### Text section:
# christmas bundles rumor thread



## revilo44 (Sep 17, 2010)

> via an anonymous source on Faeit 212
> Here are some Teasers
> The bundle is coming as a Christmas release.
> Along with an Eldar Wraith bundle
> ...


----------



## Romero's Own (Apr 10, 2012)

There's already a thread for this here.

Would it not have been easier just to post it on that thread?


----------



## revilo44 (Sep 17, 2010)

I don't know that was there so Cheers for pointing for that out Romero I will rename this the christmas bundles rumor thread

Edito you want me to get someone to merge these threads


----------



## Romero's Own (Apr 10, 2012)

Awesome, we could do with a general bundle thread


----------



## Romero's Own (Apr 10, 2012)

From Faeit:



> * Tau Firebase Support Cadre*
> 1 XV104 Riptide, 6 XV88 Broadside Battlesuits
> 
> *Eldar Ghost Warriors*
> ...


----------



## neferhet (Oct 24, 2012)

awww...no chaos marines or IG love...not even for christmas...


----------



## Tawa (Jan 10, 2010)

One Storm Raven and a pair of Storm Talons.....?

Why GW, it's like somehow you knew that's precisely the number that I want! :so_happy:


----------



## jams (Sep 19, 2009)

see, the lack of a spiritseer in the eldar box is retarded. army in a box then if they included one


----------



## Barnster (Feb 11, 2010)

Any news whether there will be any savings on the bundles? 

If they are just another one click collection it seems pointless


----------



## revilo44 (Sep 17, 2010)

Barnster said:


> Any news whether there will be any savings on the bundles?
> 
> If they are just another one click collection it seems pointless


I have not no but I agree with the thought of them being a one click bundle.

Stored items
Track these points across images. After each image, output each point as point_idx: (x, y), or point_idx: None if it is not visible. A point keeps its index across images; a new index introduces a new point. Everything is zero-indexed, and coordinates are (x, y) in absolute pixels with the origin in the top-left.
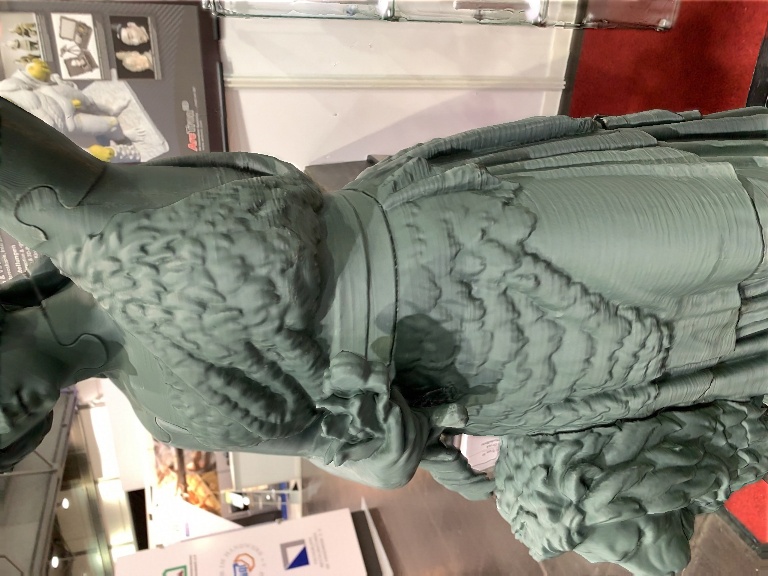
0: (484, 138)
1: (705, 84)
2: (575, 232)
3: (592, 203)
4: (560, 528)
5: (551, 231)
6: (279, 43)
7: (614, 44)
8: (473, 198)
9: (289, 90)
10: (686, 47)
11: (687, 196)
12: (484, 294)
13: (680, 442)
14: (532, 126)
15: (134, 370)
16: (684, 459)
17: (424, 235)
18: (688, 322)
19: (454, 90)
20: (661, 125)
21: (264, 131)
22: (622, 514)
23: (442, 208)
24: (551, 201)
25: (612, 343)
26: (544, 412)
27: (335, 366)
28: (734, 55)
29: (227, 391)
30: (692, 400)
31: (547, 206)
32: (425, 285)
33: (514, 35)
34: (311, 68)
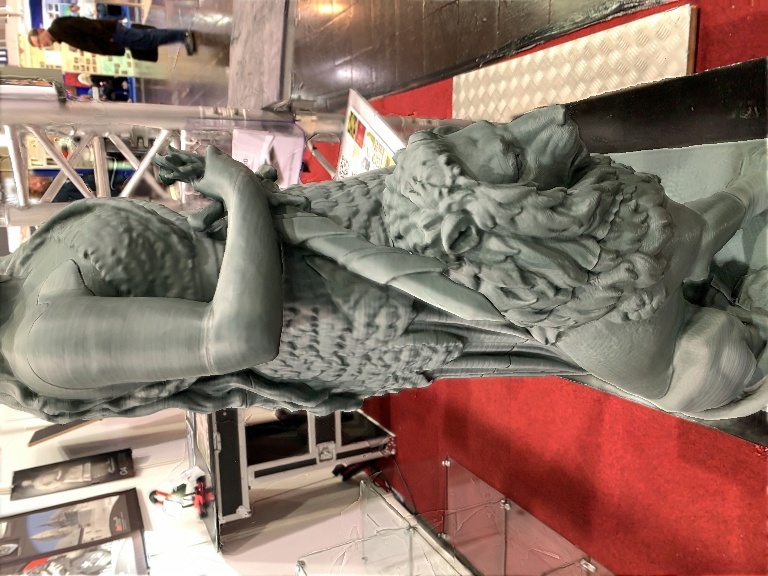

### Set tasks:
1) Answer these about the bundle rumor thread:
(a) What site does the first post name as its anonymous source?
(b) What new name does revilo44 say he will give the thread?
(c) Which two armies does neferhet complain are left out?
2) Please reproduce the per-image point listing line for line, leaving out the picture markers.
The listing has no connection to the bundle rumor thread.

### Exercise solutions:
1)
(a) Faeit 212
(b) The christmas bundles rumor thread
(c) Chaos marines and IG

2)
Track these points across images. After each image, output each point as point_idx: (x, y), or point_idx: None if it is not visible. A point keeps its index across images; a new index introduces a new point. Everything is zero-indexed, and coordinates are (x, y) in absolute pixels with the origin in the top-left.
0: (484, 138)
1: (705, 84)
2: (575, 232)
3: (592, 203)
4: (560, 528)
5: (551, 231)
6: (279, 43)
7: (614, 44)
8: (473, 198)
9: (289, 90)
10: (686, 47)
11: (687, 196)
12: (484, 294)
13: (680, 442)
14: (532, 126)
15: (134, 370)
16: (684, 459)
17: (424, 235)
18: (688, 322)
19: (454, 90)
20: (661, 125)
21: (264, 131)
22: (622, 514)
23: (442, 208)
24: (551, 201)
25: (612, 343)
26: (544, 412)
27: (335, 366)
28: (734, 55)
29: (227, 391)
30: (692, 400)
31: (547, 206)
32: (425, 285)
33: (514, 35)
34: (311, 68)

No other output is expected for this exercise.